__YOUR OBJECTIVE__
Shown below is a listing with pictures; reproduce exactly, and only, the lines between the ones containing "الرحلة رقم AT217: الانطلاقة" and "Bianch com a", inclusive, leaving the pictures out.

(RECORDS TO PROCESS begins)

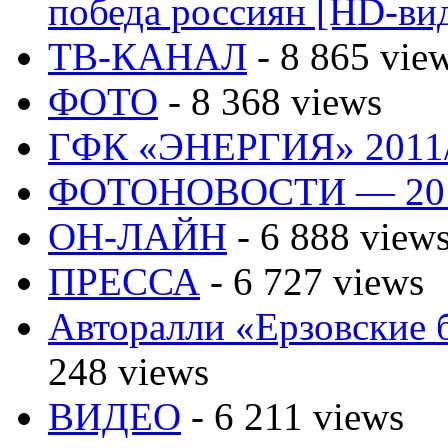
победа россиян [HD-ви
ТВ-КАНАЛ
- 8 865 vie
ФОТО
- 8 368 views
ГФК «ЭНЕРГИЯ» 2011
ФОТОНОВОСТИ — 20
ОН-ЛАЙН
- 6 888 view
ПРЕССА
- 6 727 views
Авторалли «Ерзовские б
248 views
ВИДЕО
- 6 211 views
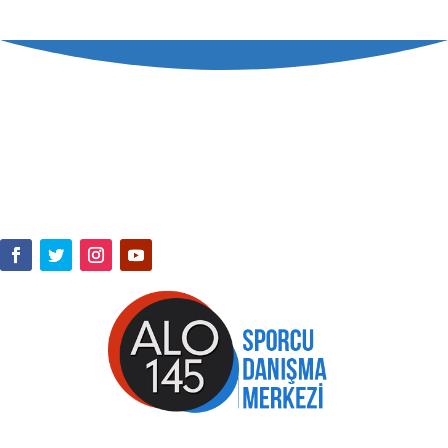
TÜRKİYE HALTER FEDERASYONU
RESMİ SOSYAL MEDYA HESAPLARI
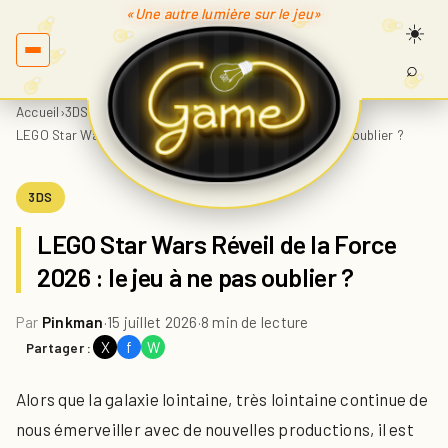
«Une autre lumière sur le jeu»
⌕
Recherc
sur
Accueil
›
3DS
›
Game.fr
LEGO Star Wars Réveil de la Force 2026 : le jeu à ne pas oublier ?
3DS
LEGO Star Wars Réveil de la Force
2026 : le jeu à ne pas oublier ?
Par
Pinkman
·
15 juillet 2026
·
8 min de lecture
X
f
W
Partager :
Alors que la galaxie lointaine, très lointaine continue de
nous émerveiller avec de nouvelles productions, il est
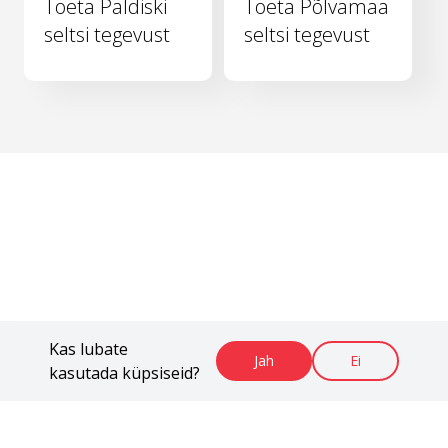
Toeta Paldiski
Toeta Põlvamaa
seltsi tegevust
seltsi tegevust
Kas lubate
Jah
Ei
kasutada küpsiseid?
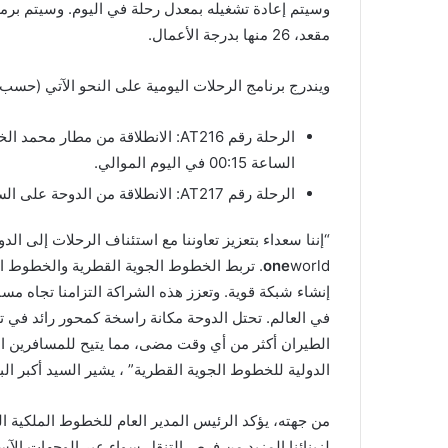
ر
و
مقعد، 26 منها بدرجة الأعمال.
ن
ي
ويندرج برنامج الرحلات اليومية على النحو الآتي (حسب
ا
الساعة 00:15 في اليوم الموالي.
الرحلة رقم AT217: الانطلاقة من الدوحة على الساعة 02:15، الوصول للدار البيضاء على الساعة 08:10.
“إننا سعداء بتعزيز تعاوننا مع استئناف الرحلات إلى 
one
إنشاء شبكة قوية. وتعزز هذه الشراكة التزامنا تجاه مس
في العالم. تحتل الدوحة مكانة راسخة كمحور رائد في 
الدولية للخطوط الجوية القطرية” ، يشير السيد أكبر ا
من جهته، يؤكد الرئيس المدير العام للخطوط الملكية ال
لزبنائنا المزيد من فرص التنقل سواء عبر الوجهات الآ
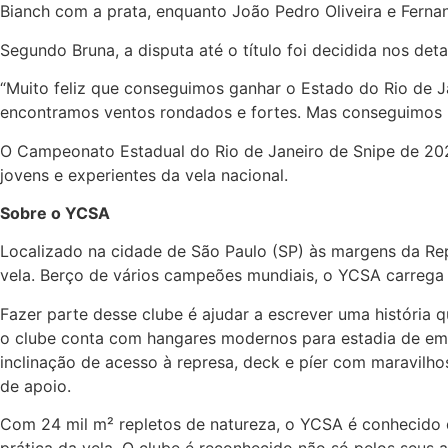
Bianch com a prata, enquanto João Pedro Oliveira e Ferna
Segundo Bruna, a disputa até o título foi decidida nos det
“Muito feliz que conseguimos ganhar o Estado do Rio de Ja
encontramos ventos rondados e fortes. Mas conseguimos ma
O Campeonato Estadual do Rio de Janeiro de Snipe de 2023
jovens e experientes da vela nacional.
Sobre o YCSA
Localizado na cidade de São Paulo (SP) às margens da Re
vela. Berço de vários campeões mundiais, o YCSA carrega 
Fazer parte desse clube é ajudar a escrever uma história
o clube conta com hangares modernos para estadia de emb
inclinação de acesso à represa, deck e píer com maravilho
de apoio.
Com 24 mil m² repletos de natureza, o YCSA é conhecido d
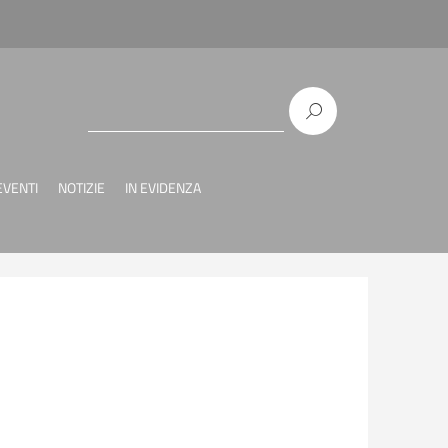
EVENTI
NOTIZIE
IN EVIDENZA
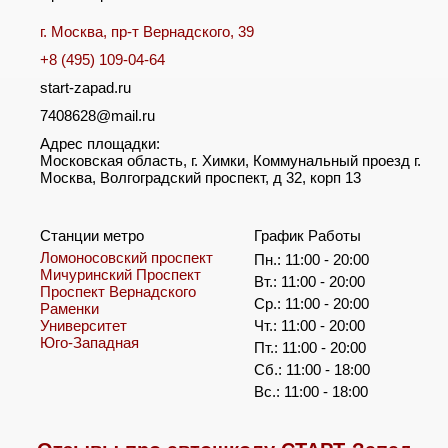
г. Москва, пр-т Вернадского, 39
+8 (495) 109-04-64
start-zapad.ru
7408628@mail.ru
Адрес площадки:
Московская область, г. Химки, Коммунальный проезд г.
Москва, Волгоградский проспект, д 32, корп 13
Станции метро
График Работы
Ломоносовский проспект
Пн.: 11:00 - 20:00
Мичуринский Проспект
Вт.: 11:00 - 20:00
Проспект Вернадского
Ср.: 11:00 - 20:00
Раменки
Университет
Чт.: 11:00 - 20:00
Юго-Западная
Пт.: 11:00 - 20:00
Сб.: 11:00 - 18:00
Вс.: 11:00 - 18:00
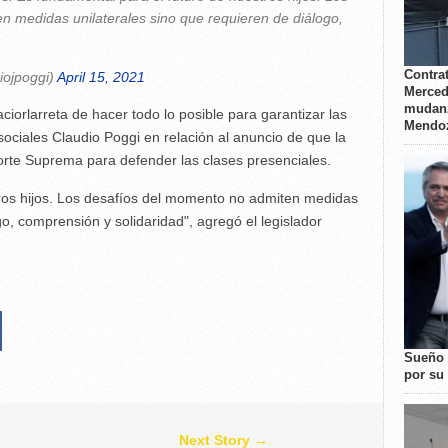
 medidas unilaterales sino que requieren de diálogo,
Contrat
iojpoggi)
April 15, 2021
Merced
mudanz
iorlarreta de hacer todo lo posible para garantizar las
Mendo
sociales Claudio Poggi en relación al anuncio de que la
rte Suprema para defender las clases presenciales.
tros hijos. Los desafíos del momento no admiten medidas
go, comprensión y solidaridad", agregó el legislador
Sueño 
por su 
Next Story →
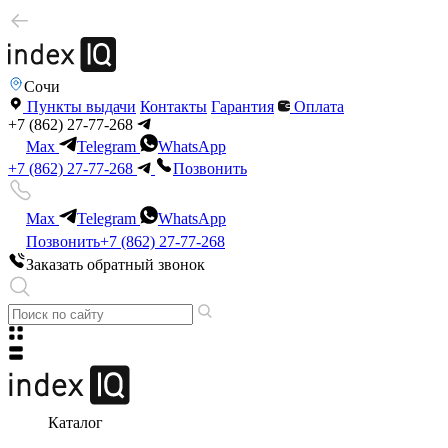
Сочи
Пункты выдачи
Контакты
Гарантия
Оплата
+7 (862) 27-77-268
Max
Telegram
WhatsApp
+7 (862) 27-77-268
Позвонить
Max
Telegram
WhatsApp
Позвонить
+7 (862) 27-77-268
Заказать обратный звонок
Каталог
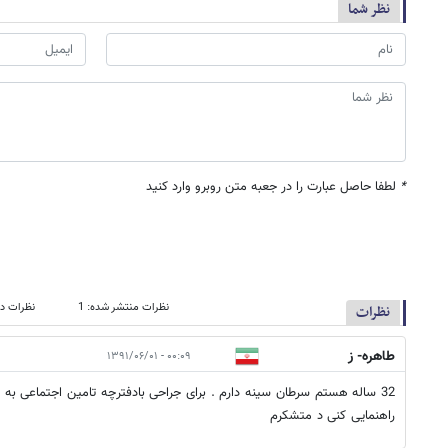
نظر شما
*
لطفا حاصل عبارت را در جعبه متن روبرو وارد کنید
نظرات منتشر شده: 1
نظرات در
نظرات
طاهره- ز
۰۰:۰۹ - ۱۳۹۱/۰۶/۰۱
32 ساله هستم سرطان سینه دارم . برای جراحی بادفترچه تامین اجتماعی به ک
راهنمایی کنی د متشکرم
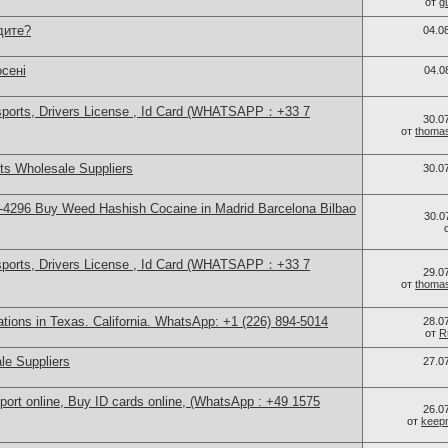
от
g
дите?
04.0
сені
04.0
sports, Drivers License , Id Card (WHATSAPP：+33 7
30.0
от
thoma
s Wholesale Suppliers
30.0
4296 Buy Weed Hashish Cocaine in Madrid Barcelona Bilbao
30.0
sports, Drivers License , Id Card (WHATSAPP：+33 7
29.0
от
thoma
cations in Texas. California. WhatsApp: +1 (226) 894-5014
28.0
от
R
le Suppliers
27.0
port online, Buy ID cards online, (WhatsApp : +49 1575
26.0
от
keep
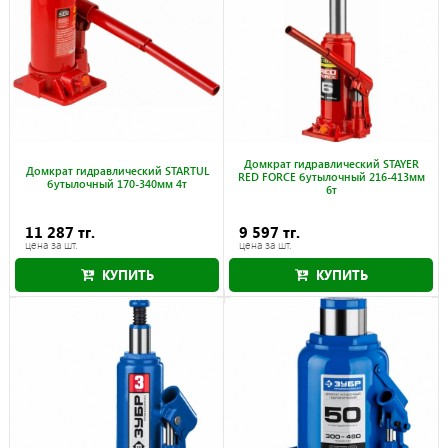
Домкрат гидравлический STAYER
Домкрат гидравлический STARTUL
RED FORCE бутылочный 216-413мм
бутылочный 170-340мм 4т
6т
11 287 тг.
9 597 тг.
цена за шт.
цена за шт.
КУПИТЬ
КУПИТЬ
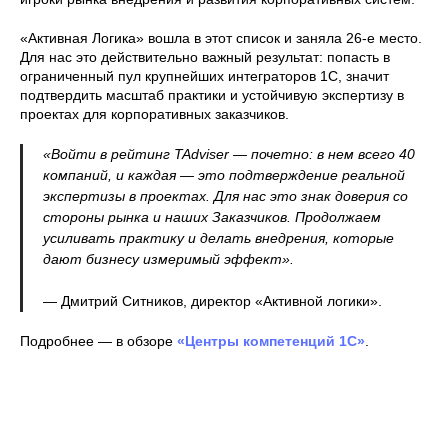
«Активная Логика» вошла в этот список и заняла 26-е место.
Для нас это действительно важный результат: попасть в
ограниченный пул крупнейших интеграторов 1С, значит
подтвердить масштаб практики и устойчивую экспертизу в
проектах для корпоративных заказчиков.
«Войти в рейтинг TAdviser — почетно: в нем всего 40
компаний, и каждая — это подтверждение реальной
экспертизы в проектах. Для нас это знак доверия со
стороны рынка и наших Заказчиков. Продолжаем
усиливать практику и делать внедрения, которые
дают бизнесу измеримый эффект».
— Дмитрий Ситников, директор «Активной логики».
Подробнее — в обзоре
«Центры компетенций 1С»
.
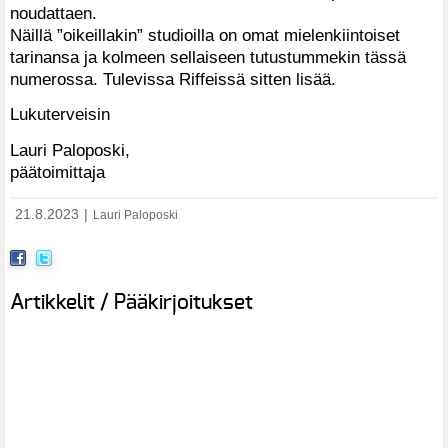
noudattaen.
Näillä ”oikeillakin” studioilla on omat mielenkiintoiset
tarinansa ja kolmeen sellaiseen tutustummekin tässä
numerossa. Tulevissa Riffeissä sitten lisää.
Lukuterveisin
Lauri Paloposki,
päätoimittaja
21.8.2023
|
Lauri Paloposki
Artikkelit / Pääkirjoitukset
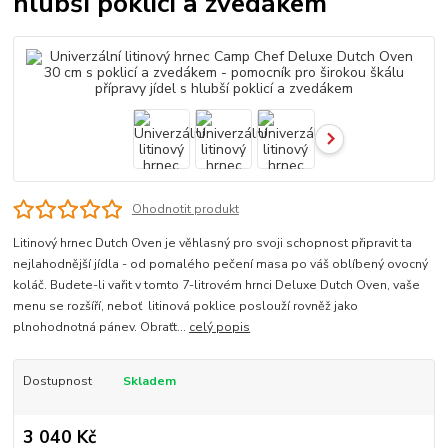
hlubší poklicí a zvedákem
Ohodnotit produkt
Litinový hrnec Dutch Oven je věhlasný pro svoji schopnost připravit ta
nejlahodnější jídla - od pomalého pečení masa po váš oblíbený ovocný
koláč. Budete-li vařit v tomto 7-litrovém hrnci Deluxe Dutch Oven, vaše
menu se rozšíří, neboť litinová poklice poslouží rovněž jako
plnohodnotná pánev. Obraťt...
celý popis
Dostupnost
Skladem
3 040 Kč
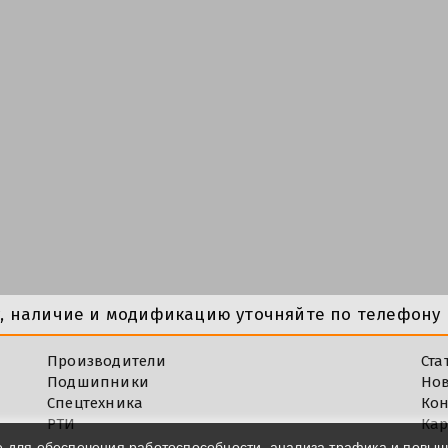
у, наличие и модификацию уточняйте по телефону 
Производители
Ста
Подшипники
Но
Спецтехника
Кон
РТИ
Кар
e для обеспечения работоспособности, анализа трафика и повы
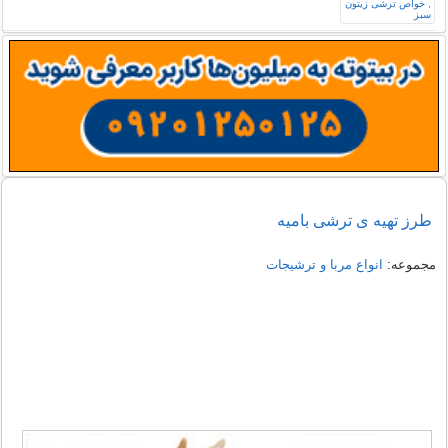
طرز تهیه ی ترشی باميه
مجموعه:
انواع مربا و ترشیجات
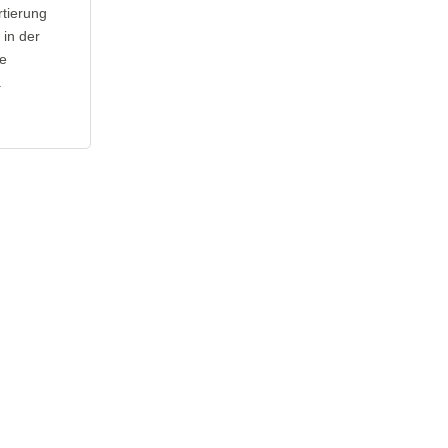
rtierung
 in der
ne
.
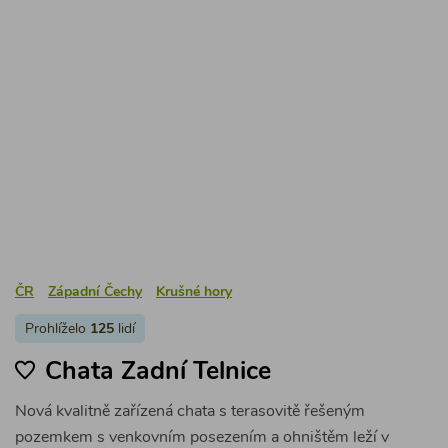
Prohlíželo
125
lidí
Chata Zadní Telnice
Nová kvalitně zařízená chata s terasovitě řešeným
pozemkem s venkovním posezením a ohništěm leží v
chatové osadě na atraktivním místě v blízkosti ski areálu a
četných turistických tras.
2 ložnice / max 9 osob
číslo chaty: 2362
9 000 Kč
za pronájem
2 noci
Detail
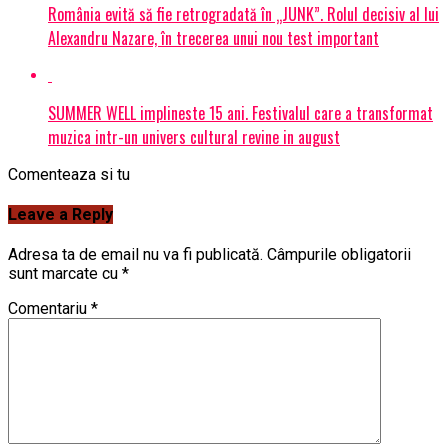
România evită să fie retrogradată în „JUNK”. Rolul decisiv al lui
Alexandru Nazare, în trecerea unui nou test important
SUMMER WELL implineste 15 ani. Festivalul care a transformat
muzica intr-un univers cultural revine in august
Comenteaza si tu
Leave a Reply
Adresa ta de email nu va fi publicată.
Câmpurile obligatorii
sunt marcate cu
*
Comentariu
*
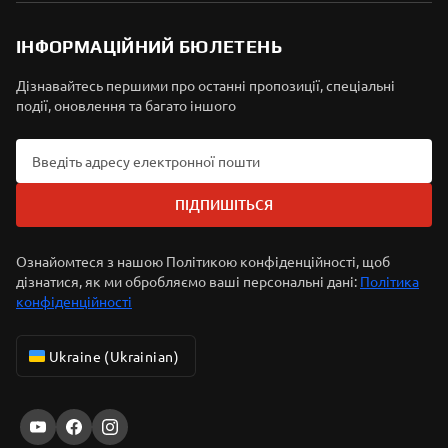
ІНФОРМАЦІЙНИЙ БЮЛЕТЕНЬ
Дізнавайтесь першими про останні пропозиції, спеціальні
події, оновлення та багато іншого
ПІДПИШІТЬСЯ
Ознайомтеся з нашою Політикою конфіденційності, щоб
дізнатися, як ми обробляємо ваші персональні дані:
Політика
конфіденційності
Ukraine (Ukrainian)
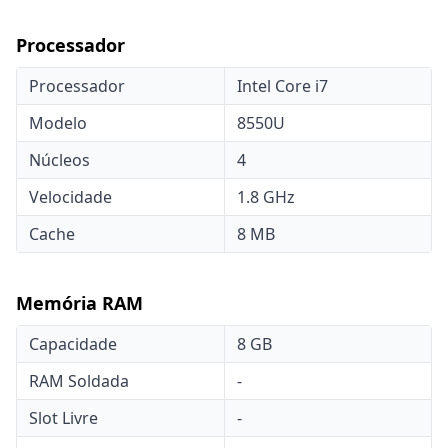
Processador
Processador
Intel Core i7
Modelo
8550U
Núcleos
4
Velocidade
1.8 GHz
Cache
8 MB
Memória RAM
Capacidade
8 GB
RAM Soldada
-
Slot Livre
-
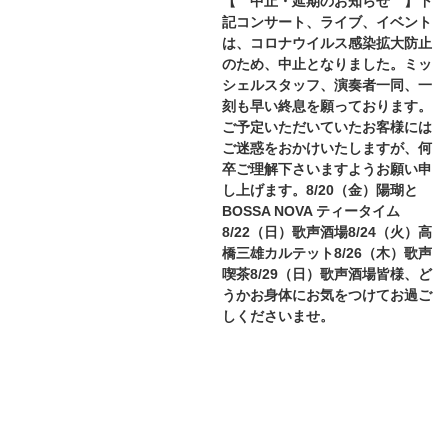
【 中止・延期のお知らせ 】下
記コンサート、ライブ、イベント
は、コロナウイルス感染拡大防止
のため、中止となりました。ミッ
シェルスタッフ、演奏者一同、一
刻も早い終息を願っております。
ご予定いただいていたお客様には
ご迷惑をおかけいたしますが、何
卒ご理解下さいますようお願い申
し上げます。8/20（金）陽瑚と
BOSSA NOVA ティータイム
8/22（日）歌声酒場8/24（火）高
橋三雄カルテット8/26（木）歌声
喫茶8/29（日）歌声酒場皆様、ど
うかお身体にお気をつけてお過ご
しくださいませ。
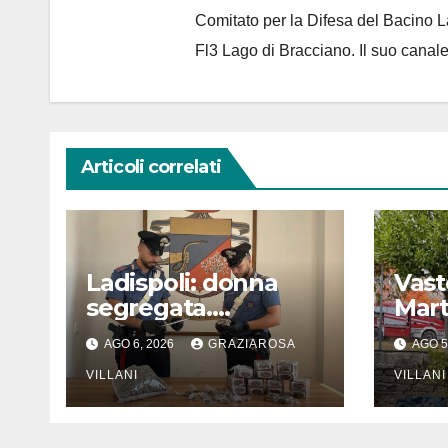
Comitato per la Difesa del Bacino 
Fl3 Lago di Bracciano. Il suo cana
Articoli correlati
Ladispoli: donna
Vast
segregata.
Mar
Operazione
AGO 6, 2026
GRAZIAROSA
AGO 5
dell’Arma
VILLANI
VILLANI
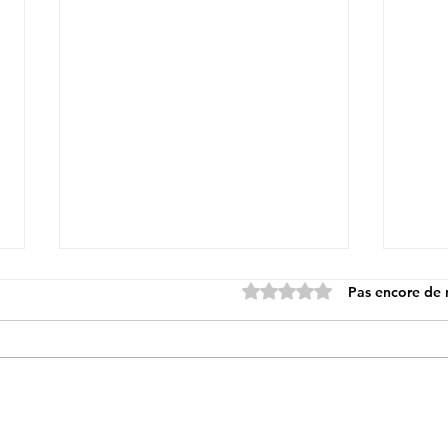
Noté 0 étoile sur 5.
Pas encore de 
8 Décembre - CHATEAU-
1 Dé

(RECORDS TO PROCESS ends)

__ANSWER TO THIS PROBLEM__
الرحلة رقم AT217: الانطلاقة من الدوحة على الساعة 02:15، الوصول للدار البيضاء على الساعة 08:10.
“إننا سعداء بتعزيز تعاوننا مع استئناف الرحلات إلى 
one
إنشاء شبكة قوية. وتعزز هذه الشراكة التزامنا تجاه مس
في العالم. تحتل الدوحة مكانة راسخة كمحور رائد في 
الدولية للخطوط الجوية القطرية” ، يشير السيد أكبر ا
من جهته، يؤكد الرئيس المدير العام للخطوط الملكية ال
لزبنائنا المزيد من فرص التنقل سواء عبر الوجهات الآ
Bianch com a prata, enquanto João Pedro Oliveira e Ferna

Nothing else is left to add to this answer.